THE PROBLEM ▸
Transcribe all of the records word for word, but omit the pictures.

EXERCISE INPUTS ▸
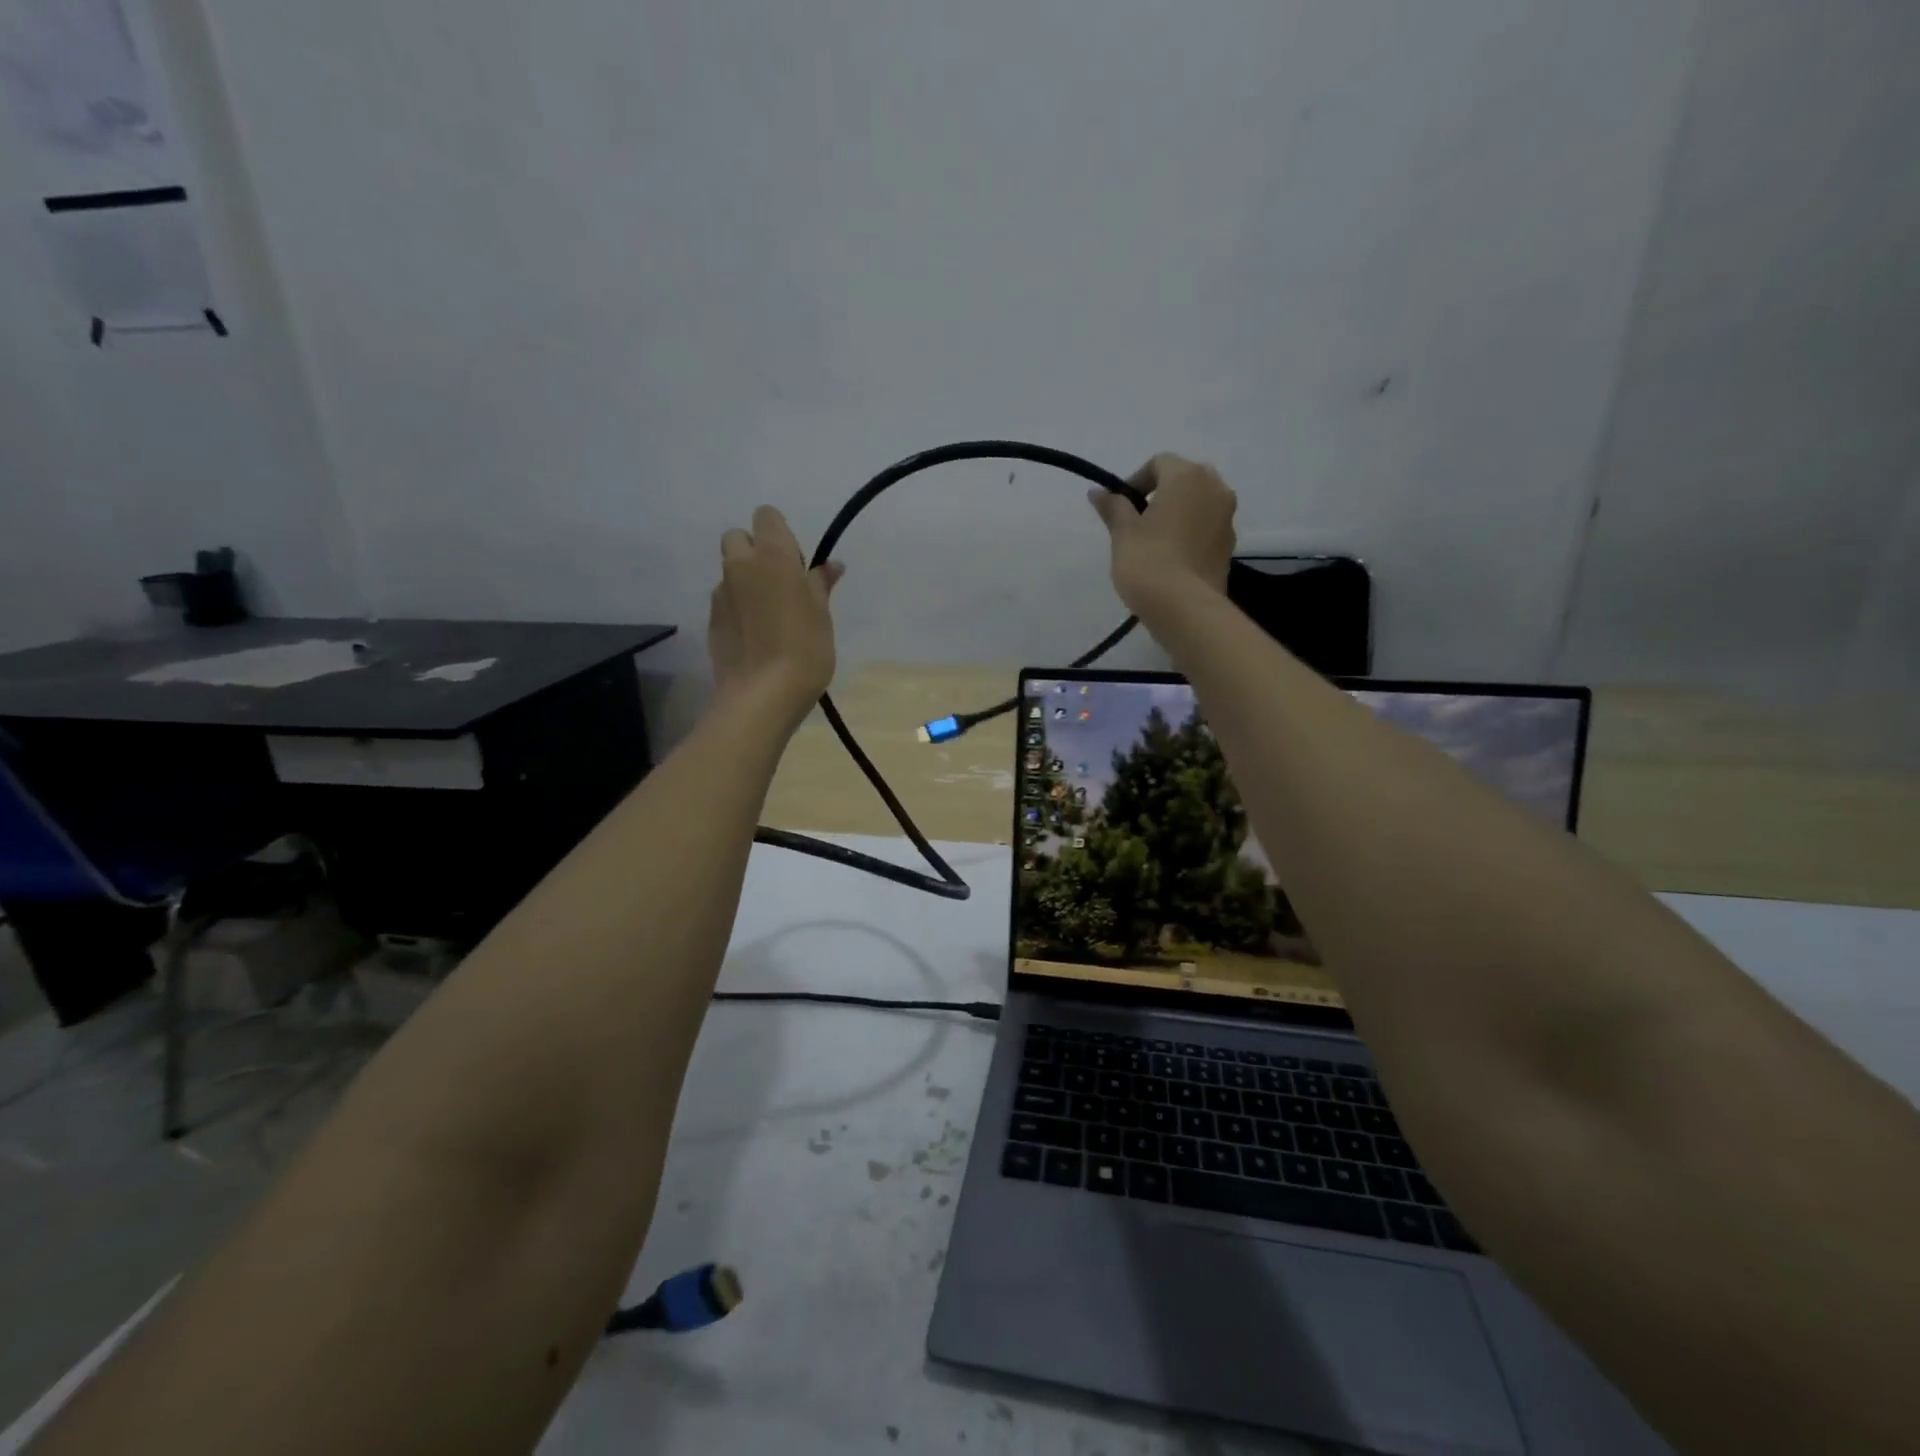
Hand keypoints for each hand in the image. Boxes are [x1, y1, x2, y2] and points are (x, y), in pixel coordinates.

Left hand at [707, 506, 843, 719]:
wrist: (762, 695)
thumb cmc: (805, 650)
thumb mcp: (822, 616)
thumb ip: (821, 584)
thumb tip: (831, 564)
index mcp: (772, 556)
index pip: (766, 516)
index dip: (780, 532)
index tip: (796, 562)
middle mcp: (740, 566)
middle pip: (738, 537)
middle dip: (754, 550)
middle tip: (779, 582)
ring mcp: (721, 594)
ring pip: (730, 571)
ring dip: (746, 581)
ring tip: (769, 615)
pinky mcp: (711, 620)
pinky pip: (725, 601)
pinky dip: (738, 608)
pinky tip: (755, 636)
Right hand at [1089, 453, 1236, 614]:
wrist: (1184, 608)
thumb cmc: (1148, 561)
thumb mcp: (1122, 533)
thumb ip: (1113, 507)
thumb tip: (1098, 492)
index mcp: (1187, 476)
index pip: (1159, 463)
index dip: (1136, 480)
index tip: (1119, 507)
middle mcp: (1215, 489)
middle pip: (1185, 479)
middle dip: (1162, 493)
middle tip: (1138, 520)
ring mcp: (1227, 518)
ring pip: (1199, 503)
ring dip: (1178, 513)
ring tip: (1154, 541)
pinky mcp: (1229, 546)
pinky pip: (1206, 528)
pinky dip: (1190, 533)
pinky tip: (1171, 558)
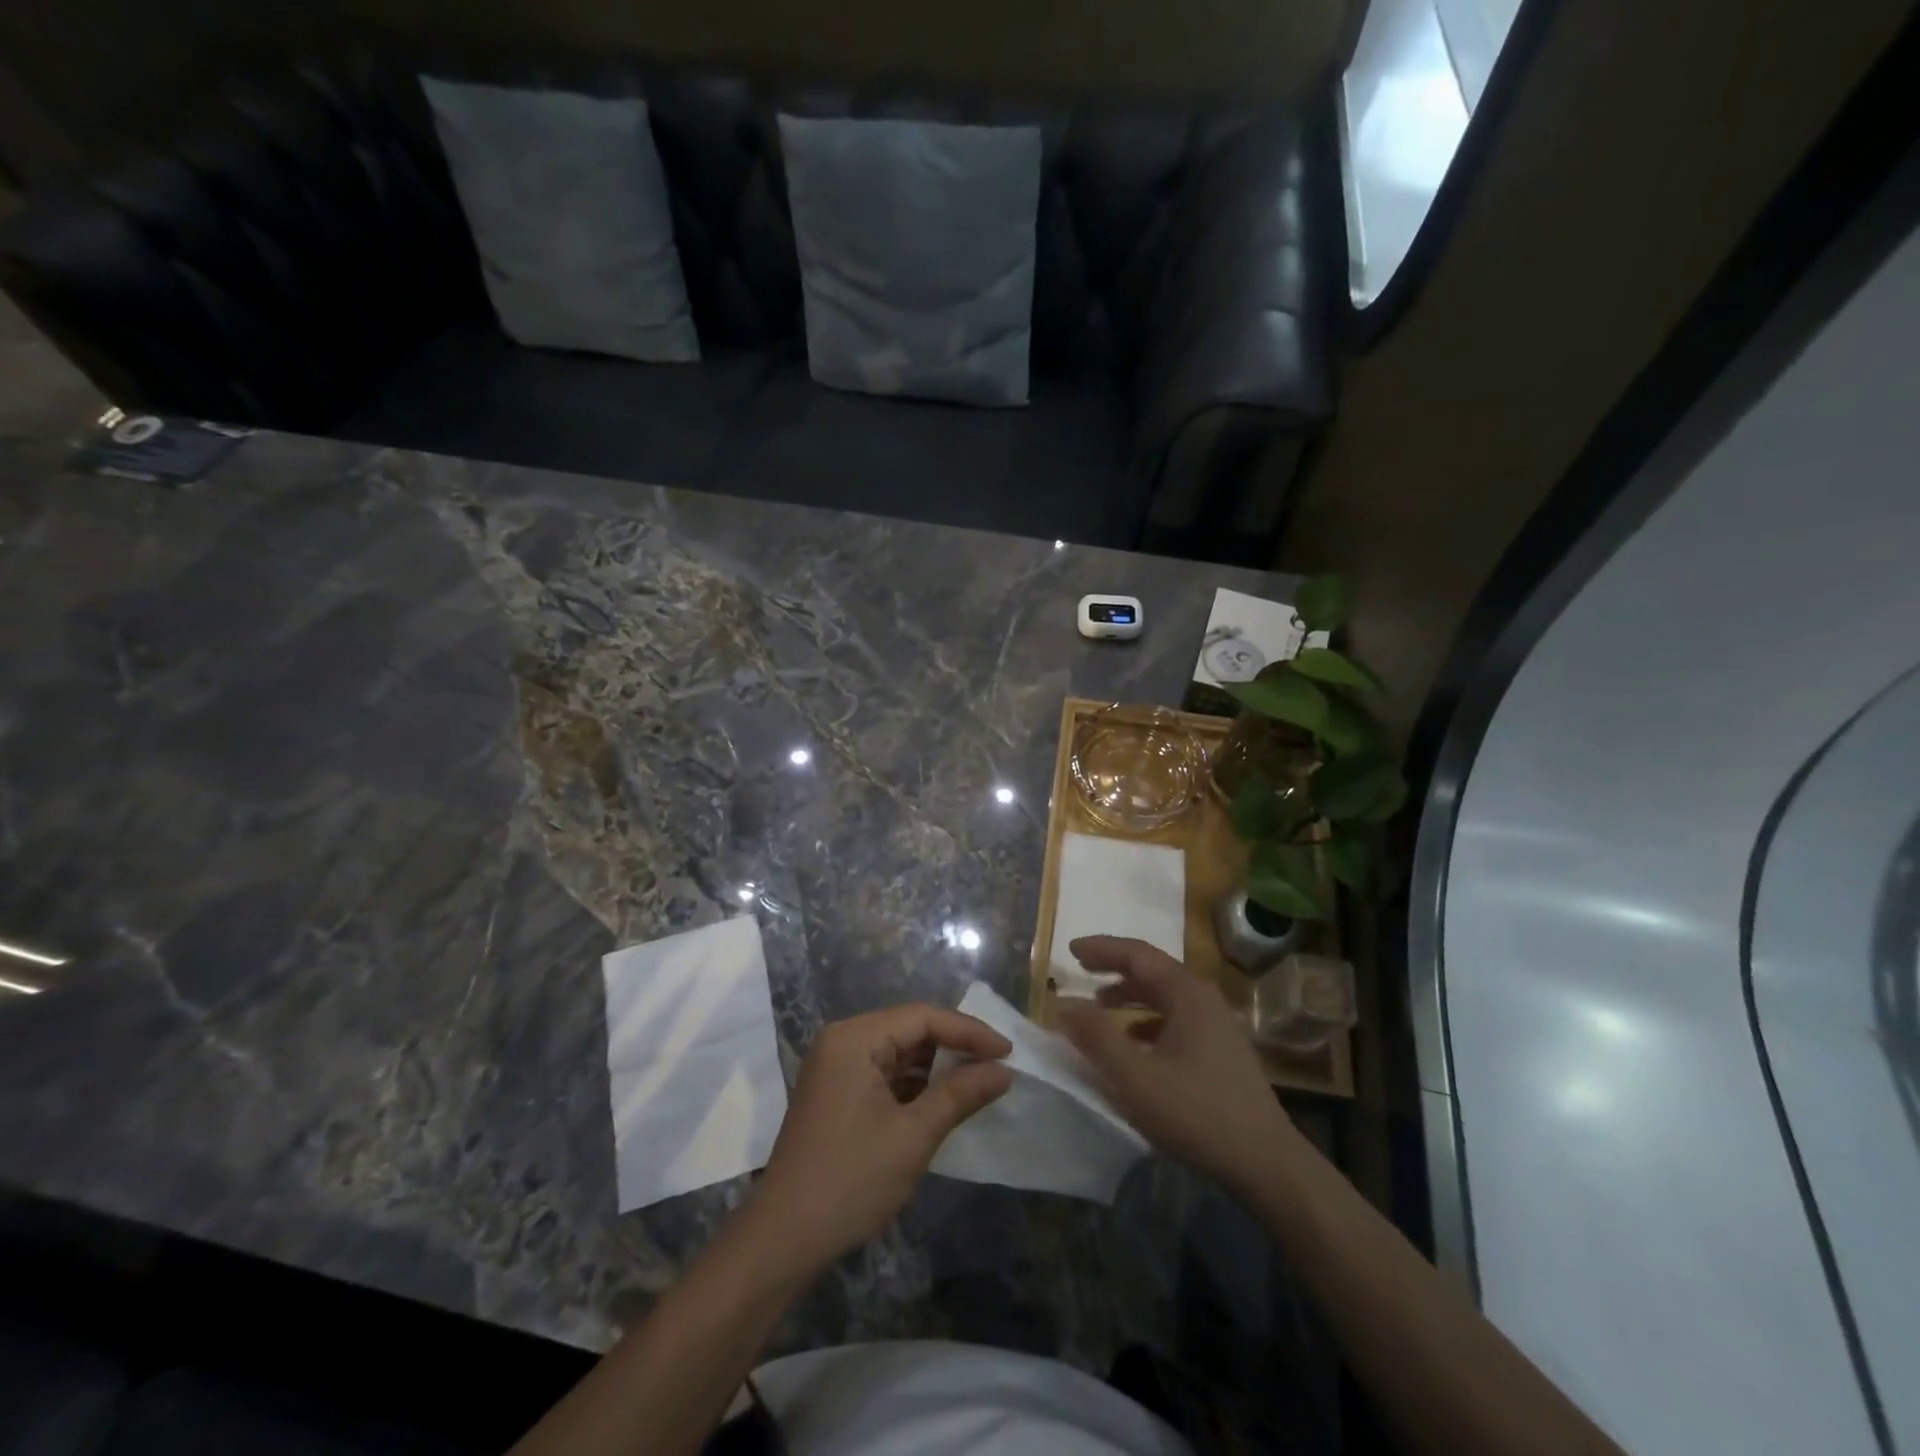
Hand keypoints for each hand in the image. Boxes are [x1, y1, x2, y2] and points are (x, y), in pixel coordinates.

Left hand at [750, 1005, 1012, 1268]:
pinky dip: (915, 1084)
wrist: (784, 1238)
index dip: (969, 1031)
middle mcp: (843, 1040)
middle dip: (955, 1046)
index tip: (1008, 1052)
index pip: (923, 1017)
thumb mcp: (913, 1136)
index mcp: (855, 1038)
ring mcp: (836, 1065)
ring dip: (937, 1066)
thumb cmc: (850, 1180)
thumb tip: (1003, 1071)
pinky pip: (885, 1072)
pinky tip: (943, 1099)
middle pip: (910, 1028)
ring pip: (899, 1051)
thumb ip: (960, 1094)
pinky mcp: (837, 1091)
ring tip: (979, 1081)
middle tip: (997, 1065)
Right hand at [1058, 936, 1299, 1196]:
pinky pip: (1177, 1021)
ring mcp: (1218, 1026)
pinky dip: (1148, 1022)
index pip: (1138, 954)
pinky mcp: (1222, 1053)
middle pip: (1153, 971)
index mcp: (1187, 994)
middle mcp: (1205, 1000)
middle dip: (1115, 968)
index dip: (1102, 949)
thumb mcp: (1135, 1077)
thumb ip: (1096, 1037)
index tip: (1071, 949)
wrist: (1267, 1164)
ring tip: (1100, 1007)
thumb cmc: (1197, 1113)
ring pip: (1166, 997)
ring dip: (1131, 996)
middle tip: (1081, 969)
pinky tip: (1135, 1044)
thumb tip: (1064, 1004)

FINISHED TASK ▸
Hand keypoints for each hand in the image. Boxes are [x1, y1, x2, y2] and points are (x, y), in pixel coordinates.

Left hand at [707, 506, 843, 719]:
wrist: (762, 695)
thumb cmc: (805, 650)
thumb mcp: (822, 616)
thumb ip: (821, 584)
thumb tip: (831, 564)
index mcp: (772, 556)
index pip: (766, 516)
index dip: (780, 532)
index tip: (796, 562)
middle mcp: (740, 566)
middle pip: (738, 537)
middle dip: (754, 550)
middle tip: (779, 582)
ring mcp: (721, 594)
ring pip: (730, 571)
ring dip: (746, 581)
ring tip: (769, 615)
pinky mcp: (711, 620)
pinky pip: (725, 601)
pinky dip: (738, 608)
pinky tip: (755, 636)
Right hand at [1089, 453, 1236, 614]:
wrist: (1184, 608)
thumb cmc: (1148, 561)
thumb mcp: (1122, 533)
thumb ip: (1113, 507)
thumb tip: (1098, 492)
index mcp: (1187, 476)
index pip: (1159, 463)
index dip: (1136, 480)
index tip: (1119, 507)
middle mcp: (1215, 489)
middle pip: (1185, 479)
middle dip: (1162, 493)
middle tip: (1138, 520)
ring mcp: (1227, 518)
ring pip: (1199, 503)
ring dip: (1178, 513)
ring tip: (1154, 541)
pinky mcp: (1229, 546)
pinky pip: (1206, 528)
pinky dip: (1190, 533)
pinky tip: (1171, 558)
Hand keypoints for each hand in the image. Boxes are [x1, y1, x2, y2] and points are (x, y), in pixel coordinates.

Left hand at [750, 1005, 1012, 1268]:
pinky dip: (915, 1084)
wrist: (784, 1238)
index dip: (969, 1031)
middle mcp: (843, 1040)
middle dip: (955, 1046)
index tip: (1008, 1052)
index pip: (923, 1017)
thumb mcp: (913, 1136)
index mcp: (855, 1038)
ring mcp: (836, 1065)
ring dip: (937, 1066)
thumb cmc: (850, 1180)
thumb tip: (1003, 1071)
pinky pip: (885, 1072)
pinky tip: (943, 1099)
middle pip: (910, 1028)
ring pip: (899, 1051)
thumb ip: (960, 1094)
pinky mcp: (837, 1091)
ring tip: (979, 1081)
middle tip: (997, 1065)
Right hand at [1058, 936, 1299, 1196]:
pinky pip: (1177, 1021)
ring mcp: (1218, 1026)
pinky dip: (1148, 1022)
index pip: (1138, 954)
pinky mcp: (1222, 1053)
middle pip: (1153, 971)
index mcp: (1187, 994)
middle mcp: (1205, 1000)
middle dip: (1115, 968)
index dip: (1102, 949)
thumb mcp: (1135, 1077)
thumb ip: (1096, 1037)
index tip: (1071, 949)
wrist: (1267, 1164)
ring tip: (1100, 1007)
thumb cmc: (1197, 1113)
ring pip: (1166, 997)
ring dip: (1131, 996)
middle tip: (1081, 969)
pinky tip: (1135, 1044)
thumb tip: (1064, 1004)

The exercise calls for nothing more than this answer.